Le nombre des enseignants de la langue amazighe, a-t-il rappelé, est passé de 200 en 2021 à 600 en 2022, puis à 1.200 l’année suivante, pour atteindre 1.850 en 2024.

Un pas en avant
La même tendance a été observée au sein de l’administration publique. La ministre déléguée chargée de la Transition numérique et de la réforme de l’administration, Amal El Fallah Seghrouchni, avait souligné, à ce propos, que «la promotion de l’amazigh constitue une responsabilité nationale et collective, assurant que le gouvernement accorde une importance majeure à la mise en œuvre des dispositions de la Loi organique ainsi qu’aux modalités de son intégration dans l’enseignement et dans les domaines prioritaires de la vie publique».

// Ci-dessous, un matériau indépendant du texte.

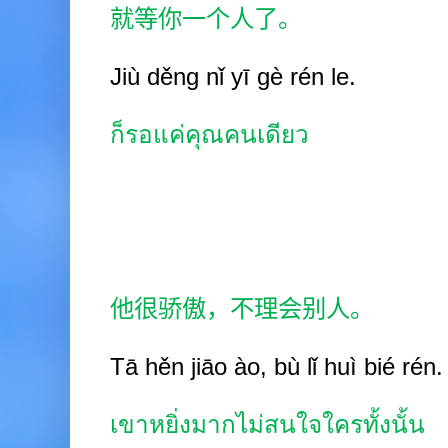
就等你一个人了。
Jiù děng nǐ yī gè rén le.
ก็รอแค่คุณคนเดียว
他很骄傲，不理会别人。
Tā hěn jiāo ào, bù lǐ huì bié rén.
เขาหยิ่งมากไม่สนใจใครทั้งนั้น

Plusieurs mesures concrètes ont ainsi été entreprises, notamment la mise à disposition de 464 agents amazighophones dans les administrations du Royaume, garantissant ainsi une meilleure communication avec les citoyens. Cela en plus de la mobilisation de 69 agents amazighophones dans 10 centres d’appels.

De même, le ministère a veillé à l’intégration de la langue amazighe dans 3.000 écriteaux et panneaux signalétiques pour consacrer cette langue dans l’identité visuelle des administrations publiques. «Une étape significative pour conforter la place de l’amazigh dans l’espace public», relève la ministre, tout en rappelant qu’une étude est en cours pour évaluer son niveau d’intégration dans les sites web officiels de 158 administrations publiques.

Le processus continue, puisqu’en 2025 le ministère projette le recrutement de 1.684 agents amazighophones pour l’accueil et l’orientation dans 19 départements ministériels. Cela, en plus de l’accompagnement des collectivités territoriales dans l’intégration de l’amazigh, avec un projet pilote impliquant 40 communes lancé en ce sens.

Cela dénote, relève la ministre, de «l’engagement sérieux et de la coopération continue de toutes les administrations publiques pour la mise en œuvre de ce chantier important, comme en témoigne la signature de plusieurs conventions de partenariat destinées à renforcer l’intégration de la langue amazighe dans divers domaines».

L’élaboration de modules de formation répondant aux attentes des départements ministériels a, soit dit en passant, été réalisée avec la contribution de l’IRCAM. Le chantier de la mise en œuvre du caractère officiel de la langue amazighe «connaît une dynamique au niveau de l’ensemble des administrations publiques, comme en témoignent l’engagement et la coopération continus des différents départements», relève-t-on auprès de cette institution.

C’est que le gouvernement, estime la ministre, «accorde une priorité majeure à la mise en œuvre des dispositions de la Loi organique fixant le processus de mise en œuvre du caractère officiel de la langue amazighe, ainsi que les modalités de son intégration dans l’enseignement et dans les domaines prioritaires de la vie publique».


Les communes s’y mettent aussi
Plusieurs initiatives ont été prises au niveau des communes situées dans les régions fortement amazighophones pour la promotion de la langue et la culture amazighes.

C’est ainsi que la langue et la graphie amazighes ont pris leur place dans la signalisation et l’affichage publics, y compris dans les panneaux de signalisation. C’est un constat qui date de plusieurs années déjà. Aujourd’hui, d’autres collectivités territoriales suivent la tendance.

Dans la ville de Tanger, par exemple, le Conseil communal a annoncé une série de mesures visant à promouvoir l’utilisation de l’amazigh dans les services administratifs de la Commune. Le Conseil a, dans ce sens, affirmé le renforcement des services d’accueil en langue amazighe au sein des services administratifs de la commune, ainsi que l’adoption progressive de la langue amazighe dans les panneaux de signalisation et d’affichage de la ville.

Il a également été décidé d’inclure la langue amazighe dans les plateformes et sites électroniques de la Commune, dans le but de faciliter l’accès à l’information et aux services.